> Passage shown:
——————
- Joined
- Sep 29, 2022
You could totally replicate what they want for not that much money. You'd just have to hire a team to find an appropriate small town within (gasp) commuting distance of a real city, and then buy the damn town. Basically, you want something with the bare minimum, so a post office, grocery store or walmart, hardware store, what have you, the common core of a small town - finding one where everything is within four square miles, which should be totally possible. Buy up all the properties, get on the city council, and spend the money to route the highway around it, and ban cars within the city.
Here's the key to make it work - four square miles is two miles on a side, so the longest walk from a property inside is a mile, then you've hit an edge. You pave parking all around the edges, and people can still use their cars with just a simple mile walk - 15 minutes or less.
Then you begin redeveloping to take advantage of this. In a decade you have a wonderland.
(The above is actually possible if you have something like five thousand families willing to do it, or half a billion dollars. You may have to make some exceptions to the no-cars rules for scheduled deliveries and medical care, but it could be made to work. It's not likely to happen because people don't give enough of a damn, but if someone finds me half a billion I'll try it.)
5000 people, let alone 5000 families, aren't going to do it. In theory you could close off the main drag permanently and coax in some tourist shops but there's too many things you're forgetting:
- Everyone who lives there and now finds that their street is permanently "pedestrianized" is going to move out. You won't be able to build "mixed-use" because unlike cities no one is going to want or need to move in. The only way to make this viable is to make it a company town of some sort.
- If it's anything like a real small town, they're going to rely a lot on out-of-town business. In many cases, this manifests itself as a "two-sided town" solution, where half of it is an extended truck stop (and maybe a few suburban areas for commuters) with restaurants, gas stations, and the Walmart, and half of it is the "old town" with everything else. The old town of course gets business too. If you zap it, then say goodbye to anyone stopping in the Walmart or grocery store for emergency supplies, any restaurants, etc.
- Even if the carfuckers get their way, there's going to be in-fighting. There's going to be fights over parking on the perimeter, there's going to be fights over access for emergency vehicles, there's going to be fights over development inside the walls of their utopia.
——————
> Extracted data:
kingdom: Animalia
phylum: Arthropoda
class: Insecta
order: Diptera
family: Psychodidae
——————
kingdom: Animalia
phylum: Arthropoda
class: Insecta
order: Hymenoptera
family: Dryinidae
——————
> Tasks to carry out:
• A. In the car-free town discussion, how far is the longest walk from a property inside the four-square-mile town to its edge?
• B. Repeat the stretch of the car-free town discussion from "- If it's anything" through "of their utopia.".
The records are separate material with no connection to the car-free town discussion.

> Answer set:
• A. A mile.

• B.
- If it's anything like a real small town, they're going to rely a lot on out-of-town business. In many cases, this manifests itself as a "two-sided town" solution, where half of it is an extended truck stop (and maybe a few suburban areas for commuters) with restaurants, gas stations, and the Walmart, and half of it is the "old town" with everything else. The old town of course gets business too. If you zap it, then say goodbye to anyone stopping in the Walmart or grocery store for emergency supplies, any restaurants, etc.
- Even if the carfuckers get their way, there's going to be in-fighting. There's going to be fights over parking on the perimeter, there's going to be fights over access for emergency vehicles, there's going to be fights over development inside the walls of their utopia.